The results are discussed regarding possible differences in varietal stomatal sensitivity to ABA and their implications for varietal salt tolerance.

Dingkuhn, M., Sow, A., Samb, A., Diack, S., Asch, F., 1995
Climatic Determents of Irrigated Rice Performance in the Sahel. I. Photothermal and Micro-climatic Responses of Flowering. Agricultural Systems 48, 385-410

Abstract
In the Sahel, variable crop duration of irrigated rice poses serious timing problems for intensification of production. Photothermal effects on phenology have been studied to develop simulation tools for breeding and cropping systems research. Forty-nine genotypes were planted at monthly intervals in various rice-garden trials. Environment variability among seasons, sites, and within the crop canopy was characterized to develop a field-based, photothermal model for flowering. Basic concepts were the summation of heat units and a linear thermal response of development having upper (Topt) and lower (Tbase) response limits. Photoperiodism was model by a slope constant (CPP) and a basic vegetative phase. Photoperiodism and transplanting shock acted as modifiers of heat requirements (Tsum), thereby having greater effects on duration at low than at high temperatures. Tbase, Topt, Tsum, BVP and CPP were considered genotypic constants and calibrated by optimization. Daily input for the model was the physiologically relevant temperature Tphys at the shoot apex. Tphys depended on apex submergence, water temperature and diurnal temperature patterns.

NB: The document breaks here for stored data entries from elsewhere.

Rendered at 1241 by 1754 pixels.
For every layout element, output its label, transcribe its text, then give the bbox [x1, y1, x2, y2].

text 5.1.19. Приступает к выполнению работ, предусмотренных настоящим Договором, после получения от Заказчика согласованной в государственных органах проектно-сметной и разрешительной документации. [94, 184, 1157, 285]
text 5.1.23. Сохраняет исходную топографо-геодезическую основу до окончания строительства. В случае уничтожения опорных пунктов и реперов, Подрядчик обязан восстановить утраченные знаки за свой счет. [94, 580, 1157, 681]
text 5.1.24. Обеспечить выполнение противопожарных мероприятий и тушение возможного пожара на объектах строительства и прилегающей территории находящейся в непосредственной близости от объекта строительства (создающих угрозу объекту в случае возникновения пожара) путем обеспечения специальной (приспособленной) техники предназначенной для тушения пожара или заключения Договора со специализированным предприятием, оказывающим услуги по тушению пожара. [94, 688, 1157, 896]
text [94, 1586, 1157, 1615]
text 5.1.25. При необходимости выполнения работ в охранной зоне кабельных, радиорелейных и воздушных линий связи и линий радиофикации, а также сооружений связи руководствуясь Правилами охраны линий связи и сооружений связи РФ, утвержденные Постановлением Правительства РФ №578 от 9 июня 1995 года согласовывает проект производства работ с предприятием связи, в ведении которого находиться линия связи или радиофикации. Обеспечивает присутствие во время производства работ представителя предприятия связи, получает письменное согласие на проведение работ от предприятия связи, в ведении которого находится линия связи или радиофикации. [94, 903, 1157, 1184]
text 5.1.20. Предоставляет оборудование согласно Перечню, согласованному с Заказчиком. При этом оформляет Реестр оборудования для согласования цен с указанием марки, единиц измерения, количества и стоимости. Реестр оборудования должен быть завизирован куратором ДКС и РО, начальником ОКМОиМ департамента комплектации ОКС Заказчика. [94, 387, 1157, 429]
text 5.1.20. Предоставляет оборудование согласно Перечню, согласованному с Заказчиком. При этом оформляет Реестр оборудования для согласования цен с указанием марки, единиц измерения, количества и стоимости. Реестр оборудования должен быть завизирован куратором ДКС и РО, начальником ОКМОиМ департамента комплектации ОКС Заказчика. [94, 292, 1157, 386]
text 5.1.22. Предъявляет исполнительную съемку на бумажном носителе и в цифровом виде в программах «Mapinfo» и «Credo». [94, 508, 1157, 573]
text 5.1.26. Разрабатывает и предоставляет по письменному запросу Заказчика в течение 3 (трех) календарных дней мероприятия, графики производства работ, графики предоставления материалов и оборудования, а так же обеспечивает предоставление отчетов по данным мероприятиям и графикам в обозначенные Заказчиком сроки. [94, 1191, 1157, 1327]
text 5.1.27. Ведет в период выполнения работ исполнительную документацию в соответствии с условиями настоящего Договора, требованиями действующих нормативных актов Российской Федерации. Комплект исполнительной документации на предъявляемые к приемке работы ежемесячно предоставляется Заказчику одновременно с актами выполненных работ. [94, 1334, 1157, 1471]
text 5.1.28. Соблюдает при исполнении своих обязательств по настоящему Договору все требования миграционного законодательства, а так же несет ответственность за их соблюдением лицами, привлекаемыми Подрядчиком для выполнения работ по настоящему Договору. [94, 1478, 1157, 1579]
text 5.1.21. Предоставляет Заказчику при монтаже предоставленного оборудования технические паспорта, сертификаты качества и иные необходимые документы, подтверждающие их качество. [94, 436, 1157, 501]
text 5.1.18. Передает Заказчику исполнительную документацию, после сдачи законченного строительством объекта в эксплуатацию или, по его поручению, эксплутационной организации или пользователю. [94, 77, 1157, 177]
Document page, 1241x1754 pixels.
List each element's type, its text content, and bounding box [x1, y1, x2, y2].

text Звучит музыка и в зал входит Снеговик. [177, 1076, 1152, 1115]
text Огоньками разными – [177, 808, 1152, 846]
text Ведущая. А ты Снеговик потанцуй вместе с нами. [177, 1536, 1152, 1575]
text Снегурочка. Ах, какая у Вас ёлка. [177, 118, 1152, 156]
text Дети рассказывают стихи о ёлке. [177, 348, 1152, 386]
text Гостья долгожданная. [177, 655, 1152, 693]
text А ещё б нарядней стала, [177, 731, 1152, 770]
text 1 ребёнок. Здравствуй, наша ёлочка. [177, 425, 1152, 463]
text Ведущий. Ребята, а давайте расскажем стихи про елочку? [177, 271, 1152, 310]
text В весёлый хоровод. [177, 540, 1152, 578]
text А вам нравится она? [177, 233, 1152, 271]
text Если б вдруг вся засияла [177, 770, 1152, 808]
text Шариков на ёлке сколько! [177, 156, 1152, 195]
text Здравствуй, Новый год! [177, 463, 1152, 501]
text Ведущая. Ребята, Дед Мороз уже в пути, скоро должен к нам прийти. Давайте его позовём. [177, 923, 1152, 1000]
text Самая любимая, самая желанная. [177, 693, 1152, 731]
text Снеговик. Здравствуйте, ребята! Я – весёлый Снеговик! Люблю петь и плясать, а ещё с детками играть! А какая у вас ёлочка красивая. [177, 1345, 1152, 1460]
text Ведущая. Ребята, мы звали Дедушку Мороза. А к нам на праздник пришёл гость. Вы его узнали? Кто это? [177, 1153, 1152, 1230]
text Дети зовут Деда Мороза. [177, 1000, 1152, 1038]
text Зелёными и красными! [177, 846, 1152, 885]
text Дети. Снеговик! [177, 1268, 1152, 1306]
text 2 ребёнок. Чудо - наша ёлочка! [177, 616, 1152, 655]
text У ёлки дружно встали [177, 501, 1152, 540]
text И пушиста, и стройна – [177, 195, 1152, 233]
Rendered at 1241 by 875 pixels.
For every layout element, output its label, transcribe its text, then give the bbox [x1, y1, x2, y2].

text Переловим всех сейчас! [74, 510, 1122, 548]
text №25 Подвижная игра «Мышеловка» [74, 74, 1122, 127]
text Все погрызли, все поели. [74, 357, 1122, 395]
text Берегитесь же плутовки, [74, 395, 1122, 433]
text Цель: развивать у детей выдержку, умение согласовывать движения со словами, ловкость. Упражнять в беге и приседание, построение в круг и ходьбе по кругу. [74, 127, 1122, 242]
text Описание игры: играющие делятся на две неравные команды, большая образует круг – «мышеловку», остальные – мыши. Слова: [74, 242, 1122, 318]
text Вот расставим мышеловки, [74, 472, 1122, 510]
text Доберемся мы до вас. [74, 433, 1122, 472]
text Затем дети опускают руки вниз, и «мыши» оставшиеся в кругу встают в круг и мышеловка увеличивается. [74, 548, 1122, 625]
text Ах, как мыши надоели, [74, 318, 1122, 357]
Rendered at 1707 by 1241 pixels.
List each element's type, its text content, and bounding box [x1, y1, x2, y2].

Diurnal temperature segments exceeding the Tbase-Topt range were disregarded. Mean water temperature was below air temperature, particularly at high leaf area indices and on dry days. Mean air temperature was closer to minimum than to the maximum when amplitudes were high or days short. Minimum  temperatures below 18° C at booting stage resulted in near total spikelet sterility and a specific delay in heading. The model was validated for a site thermally different from the site of calibration.